There’s also nothing particularly special about the language of natural arithmetic, except that it happens (by a tremendous hack) to be capable of discussing the behavior of arbitrary computable functions, and we happen to be particularly interested in computable formal systems; accordingly, the systems we are particularly interested in are describable in terms of natural arithmetic, so if the language against we judge their completeness itself includes natural arithmetic, it is capable of expressing the relevant Goedelian statement which the system cannot hope to prove.
But any framework which speaks about itself in the appropriate way, whether it has anything to do with natural numbers or not, and whether it is computable or not, displays all the same Goedelian phenomena in all the same ways as natural arithmetic does; the former has no intrinsic connection to the latter.

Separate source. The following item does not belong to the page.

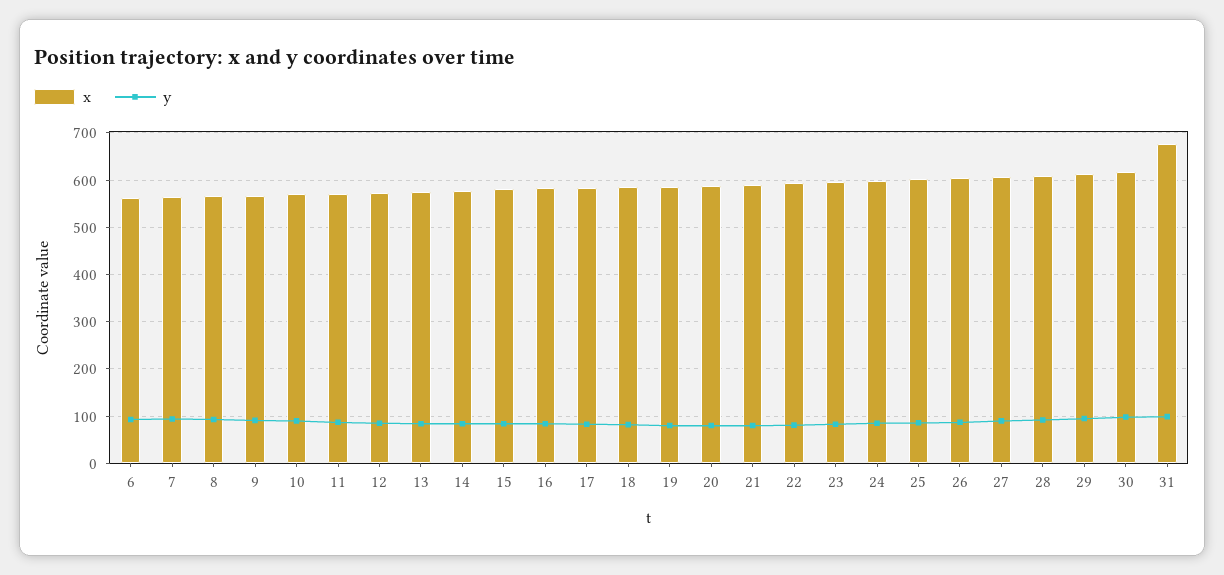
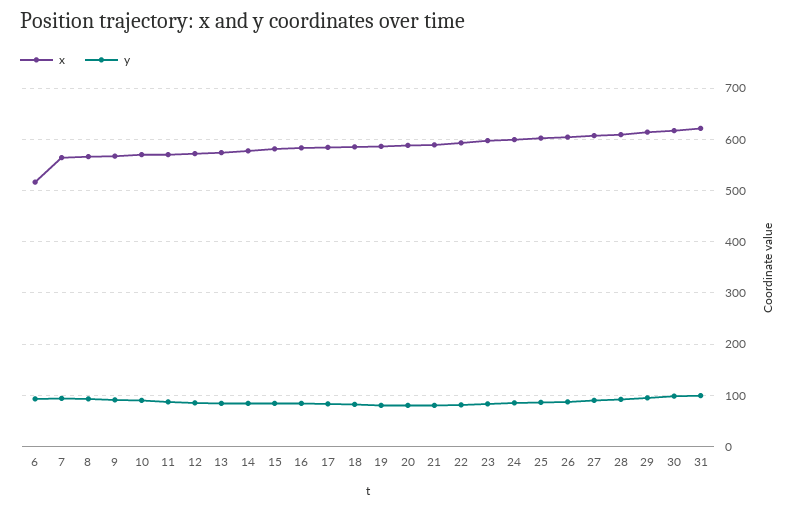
x, 6: 560 -> 520
x, 31: 680 -> 620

And you also can’t pick out just every real at a fixed interval? (n, n+m, n+2m, n+3m, etc?)
There’s actually an interesting observation lurking here: It’s trivial that the integers are naturals are interdefinable over any context where ordering is definable (the naturals being the integers >= 0; the integers being the values which are either naturals or negated naturals).
I’ve refrained, for parsimony, from mentioning ordering explicitly in discussing the relevant language of real arithmetic so far, but even if not adopted as a primitive of our language (though in fairness it should be, for the clean development of the theory of “quantifier elimination” behind the completeness results), we can, in the reals, define ordering from the observation that a real is >= 0 just in case it has a real square root.
But suppose, instead, we were interested in the language of first-order integer + and * (without a primitive for ordering). Can we define the naturals within these (and therefore ruin any chance of algorithmically deciding truthhood and falsehood within this language)?
Yes, we can: an integer is a natural just in case it is the sum of the squares of four integers. But, alas, this is much harder to prove than our characterization of positivity within real arithmetic.
If your language is suitably expressive, sure.
But if your language is just =, >, 0, +, 1, *, Boolean operations, and first-order quantifiers over the reals, how would you propose doing so?
Right, what I meant was I am surprised you can’t do it with just those tools. But realizing you can’t explains to me how it could be that you’ve modeled the reals yet not ipso facto also “overmodeled” the naturals.
What’s the actual axiomatization of the reals that we’re talking about? What are the axioms? I guess I don’t really understand this unless I’ve seen the axioms I get to work with to try to prove theorems that map onto the peano axioms.